(Record set)

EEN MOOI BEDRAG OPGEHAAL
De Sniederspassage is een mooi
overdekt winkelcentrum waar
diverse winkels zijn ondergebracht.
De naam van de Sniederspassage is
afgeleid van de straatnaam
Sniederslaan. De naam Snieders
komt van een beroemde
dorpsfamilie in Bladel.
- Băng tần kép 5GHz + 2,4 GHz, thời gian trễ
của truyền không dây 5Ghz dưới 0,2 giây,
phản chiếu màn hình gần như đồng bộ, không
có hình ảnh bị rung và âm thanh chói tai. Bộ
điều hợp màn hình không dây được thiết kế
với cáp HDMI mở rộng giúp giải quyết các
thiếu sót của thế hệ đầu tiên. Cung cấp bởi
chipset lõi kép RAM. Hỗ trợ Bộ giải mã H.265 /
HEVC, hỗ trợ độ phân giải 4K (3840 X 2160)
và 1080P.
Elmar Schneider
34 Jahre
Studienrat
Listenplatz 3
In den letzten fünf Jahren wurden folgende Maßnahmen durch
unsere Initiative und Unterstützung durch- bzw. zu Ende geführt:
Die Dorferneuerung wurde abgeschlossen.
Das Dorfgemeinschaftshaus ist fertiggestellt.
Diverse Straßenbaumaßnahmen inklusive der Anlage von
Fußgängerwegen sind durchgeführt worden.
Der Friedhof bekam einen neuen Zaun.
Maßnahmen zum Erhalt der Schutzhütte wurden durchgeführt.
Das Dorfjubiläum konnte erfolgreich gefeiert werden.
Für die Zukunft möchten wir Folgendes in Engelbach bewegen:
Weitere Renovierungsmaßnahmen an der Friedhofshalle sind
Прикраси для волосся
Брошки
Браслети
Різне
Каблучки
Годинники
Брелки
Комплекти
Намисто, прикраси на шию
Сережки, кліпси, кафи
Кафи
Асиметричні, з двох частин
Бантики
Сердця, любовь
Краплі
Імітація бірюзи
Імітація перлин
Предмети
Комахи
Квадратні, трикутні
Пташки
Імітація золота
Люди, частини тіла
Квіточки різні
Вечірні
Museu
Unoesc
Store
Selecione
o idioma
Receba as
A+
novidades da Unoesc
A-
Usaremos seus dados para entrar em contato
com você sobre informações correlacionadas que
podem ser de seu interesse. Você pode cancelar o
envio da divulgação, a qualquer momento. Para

(End Record set)

## Your objective
Retype exactly the line with "Für die Zukunft" and each line after it until the records end, and include no other line.

## Written reply
Für die Zukunft möchten wir Folgendes in Engelbach bewegen:
Weitere Renovierungsmaßnahmen an der Friedhofshalle sind
Прикраси для волосся
Брошки
Браслети
Різне
Каблучки
Годинники
Брелки
Комплекти
Намисто, прикраси на шию
Сережки, кліпси, кафи
Кафи
Асиметричні, з двох частин
Бантики
Сердця, любовь
Краплі
Імітація бірюзи
Імітація перлин
Предмети
Комахи
Квадратні, трикутні
Пташки
Імітація золота
Люди, частини тіла
Квіточки різні
Вечірні
Museu
Unoesc
Store
Selecione
o idioma
Receba as
A+
novidades da Unoesc
A-
Usaremos seus dados para entrar em contato
com você sobre informações correlacionadas que
podem ser de seu interesse. Você pode cancelar o
envio da divulgação, a qualquer momento. Para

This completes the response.